**Working data:**
◇ ◇ ◇

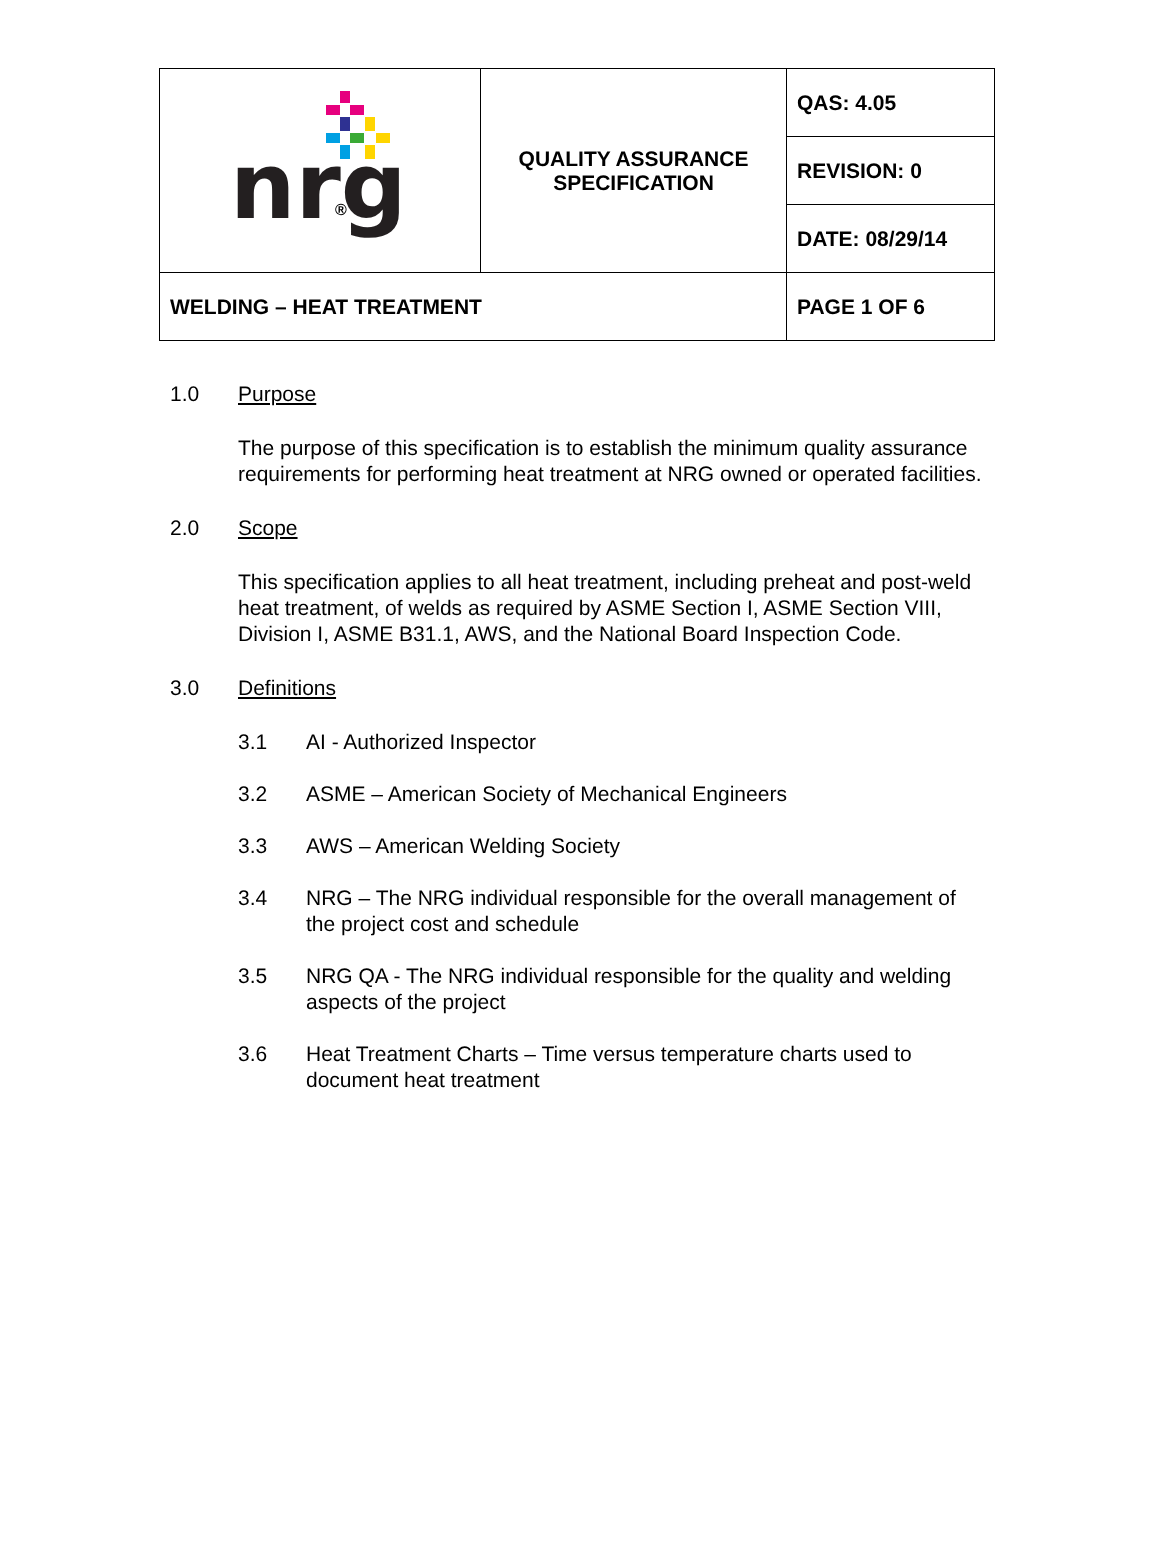| nrg ® | QUALITY ASSURANCE SPECIFICATION | QAS: 4.05 |
| | | REVISION: 0 |
| | | DATE: 08/29/14 |
| WELDING – HEAT TREATMENT | | PAGE 1 OF 6 |
1.0 Purpose
The purpose of this specification is to establish the minimum quality assurance requirements for performing heat treatment at NRG owned or operated facilities.
2.0 Scope
This specification applies to all heat treatment, including preheat and post-weld heat treatment, of welds as required by ASME Section I, ASME Section VIII, Division I, ASME B31.1, AWS, and the National Board Inspection Code.
3.0 Definitions
3.1 AI - Authorized Inspector
3.2 ASME – American Society of Mechanical Engineers
3.3 AWS – American Welding Society
3.4 NRG – The NRG individual responsible for the overall management of the project cost and schedule
3.5 NRG QA - The NRG individual responsible for the quality and welding aspects of the project
3.6 Heat Treatment Charts – Time versus temperature charts used to document heat treatment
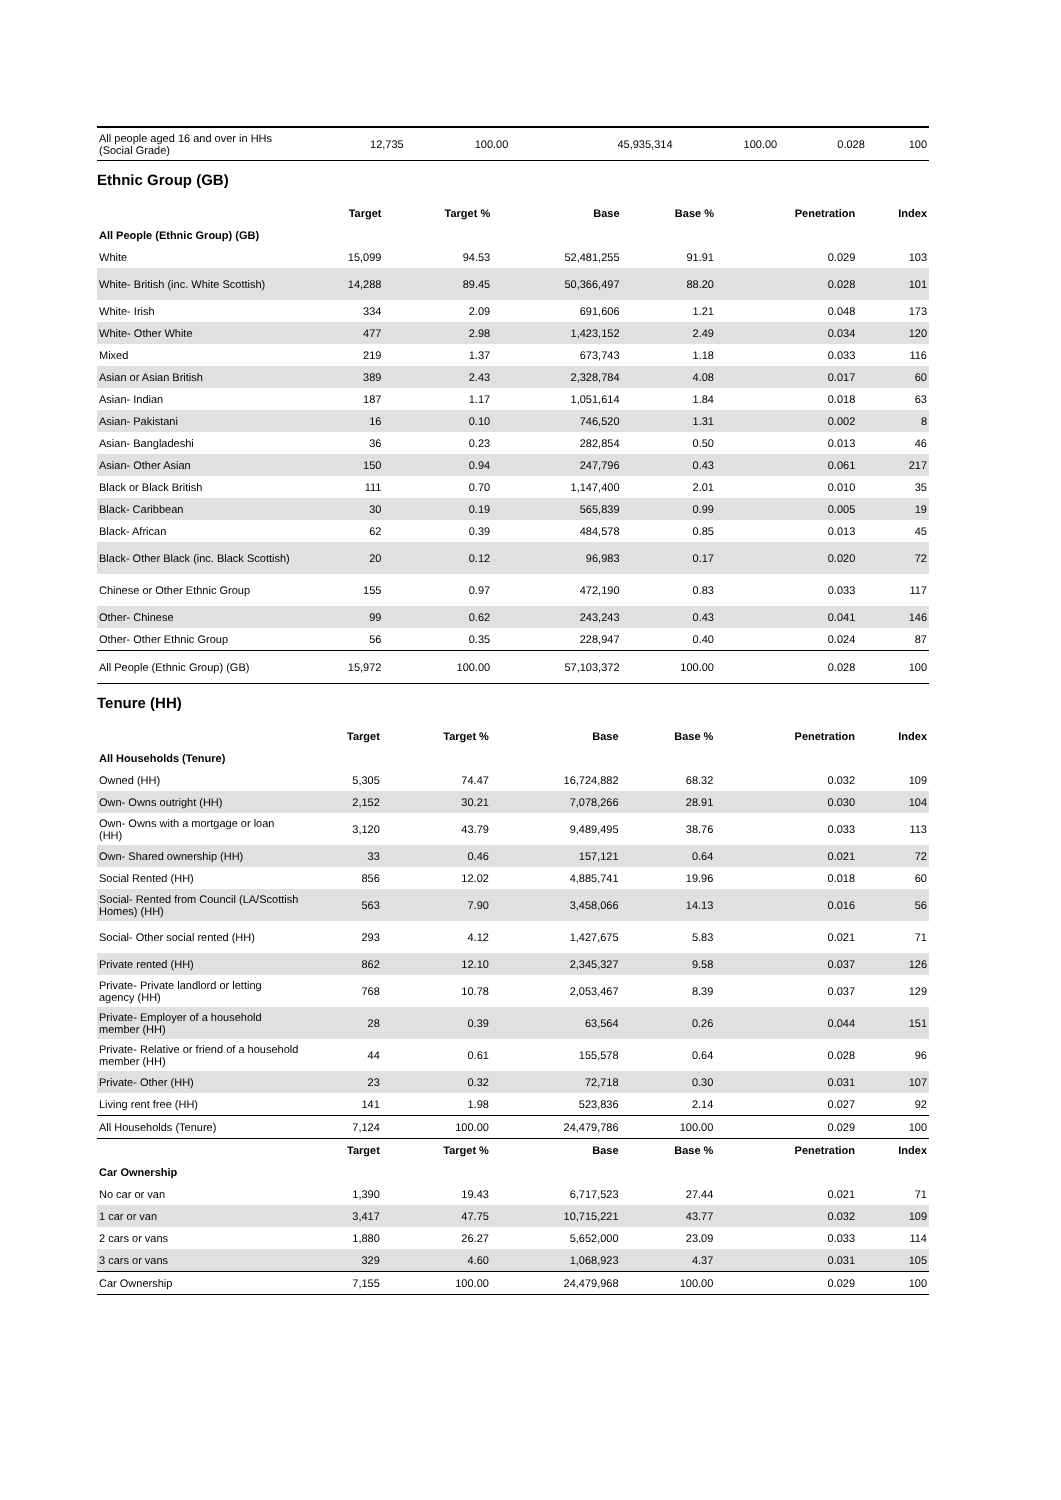| All people aged 16 and over in HHs (Social Grade) | 12,735 | 100.00 | 45,935,314 | 100.00 | 0.028 | 100 |
Ethnic Group (GB)
| | Target | Target % | Base | Base % | Penetration | Index |
| --- | --- | --- | --- | --- | --- | --- |
| All People (Ethnic Group) (GB) | | | | | | |
| White | 15,099 | 94.53 | 52,481,255 | 91.91 | 0.029 | 103 |
| White- British (inc. White Scottish) | 14,288 | 89.45 | 50,366,497 | 88.20 | 0.028 | 101 |
| White- Irish | 334 | 2.09 | 691,606 | 1.21 | 0.048 | 173 |
| White- Other White | 477 | 2.98 | 1,423,152 | 2.49 | 0.034 | 120 |
| Mixed | 219 | 1.37 | 673,743 | 1.18 | 0.033 | 116 |
| Asian or Asian British | 389 | 2.43 | 2,328,784 | 4.08 | 0.017 | 60 |
| Asian- Indian | 187 | 1.17 | 1,051,614 | 1.84 | 0.018 | 63 |
| Asian- Pakistani | 16 | 0.10 | 746,520 | 1.31 | 0.002 | 8 |
| Asian- Bangladeshi | 36 | 0.23 | 282,854 | 0.50 | 0.013 | 46 |
| Asian- Other Asian | 150 | 0.94 | 247,796 | 0.43 | 0.061 | 217 |
| Black or Black British | 111 | 0.70 | 1,147,400 | 2.01 | 0.010 | 35 |
| Black- Caribbean | 30 | 0.19 | 565,839 | 0.99 | 0.005 | 19 |
| Black- African | 62 | 0.39 | 484,578 | 0.85 | 0.013 | 45 |
| Black- Other Black (inc. Black Scottish) | 20 | 0.12 | 96,983 | 0.17 | 0.020 | 72 |
| Chinese or Other Ethnic Group | 155 | 0.97 | 472,190 | 0.83 | 0.033 | 117 |
| Other- Chinese | 99 | 0.62 | 243,243 | 0.43 | 0.041 | 146 |
| Other- Other Ethnic Group | 56 | 0.35 | 228,947 | 0.40 | 0.024 | 87 |
| All People (Ethnic Group) (GB) | 15,972 | 100.00 | 57,103,372 | 100.00 | 0.028 | 100 |
Tenure (HH)
| | Target | Target % | Base | Base % | Penetration | Index |
| --- | --- | --- | --- | --- | --- | --- |
| All Households (Tenure) | | | | | | |
| Owned (HH) | 5,305 | 74.47 | 16,724,882 | 68.32 | 0.032 | 109 |
| Own- Owns outright (HH) | 2,152 | 30.21 | 7,078,266 | 28.91 | 0.030 | 104 |
| Own- Owns with a mortgage or loan (HH) | 3,120 | 43.79 | 9,489,495 | 38.76 | 0.033 | 113 |
| Own- Shared ownership (HH) | 33 | 0.46 | 157,121 | 0.64 | 0.021 | 72 |
| Social Rented (HH) | 856 | 12.02 | 4,885,741 | 19.96 | 0.018 | 60 |
| Social- Rented from Council (LA/Scottish Homes) (HH) | 563 | 7.90 | 3,458,066 | 14.13 | 0.016 | 56 |
| Social- Other social rented (HH) | 293 | 4.12 | 1,427,675 | 5.83 | 0.021 | 71 |
| Private rented (HH) | 862 | 12.10 | 2,345,327 | 9.58 | 0.037 | 126 |
| Private- Private landlord or letting agency (HH) | 768 | 10.78 | 2,053,467 | 8.39 | 0.037 | 129 |
| Private- Employer of a household member (HH) | 28 | 0.39 | 63,564 | 0.26 | 0.044 | 151 |
| Private- Relative or friend of a household member (HH) | 44 | 0.61 | 155,578 | 0.64 | 0.028 | 96 |
| Private- Other (HH) | 23 | 0.32 | 72,718 | 0.30 | 0.031 | 107 |
| Living rent free (HH) | 141 | 1.98 | 523,836 | 2.14 | 0.027 | 92 |
| All Households (Tenure) | 7,124 | 100.00 | 24,479,786 | 100.00 | 0.029 | 100 |
| | Target | Target % | Base | Base % | Penetration | Index |
| Car Ownership | | | | | | |
| No car or van | 1,390 | 19.43 | 6,717,523 | 27.44 | 0.021 | 71 |
| 1 car or van | 3,417 | 47.75 | 10,715,221 | 43.77 | 0.032 | 109 |
| 2 cars or vans | 1,880 | 26.27 | 5,652,000 | 23.09 | 0.033 | 114 |
| 3 cars or vans | 329 | 4.60 | 1,068,923 | 4.37 | 0.031 | 105 |
| Car Ownership | 7,155 | 100.00 | 24,479,968 | 100.00 | 0.029 | 100 |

◇ ◇ ◇

The answer should be a single number: how many lines of the entries hold "White".

**Answer space:** 4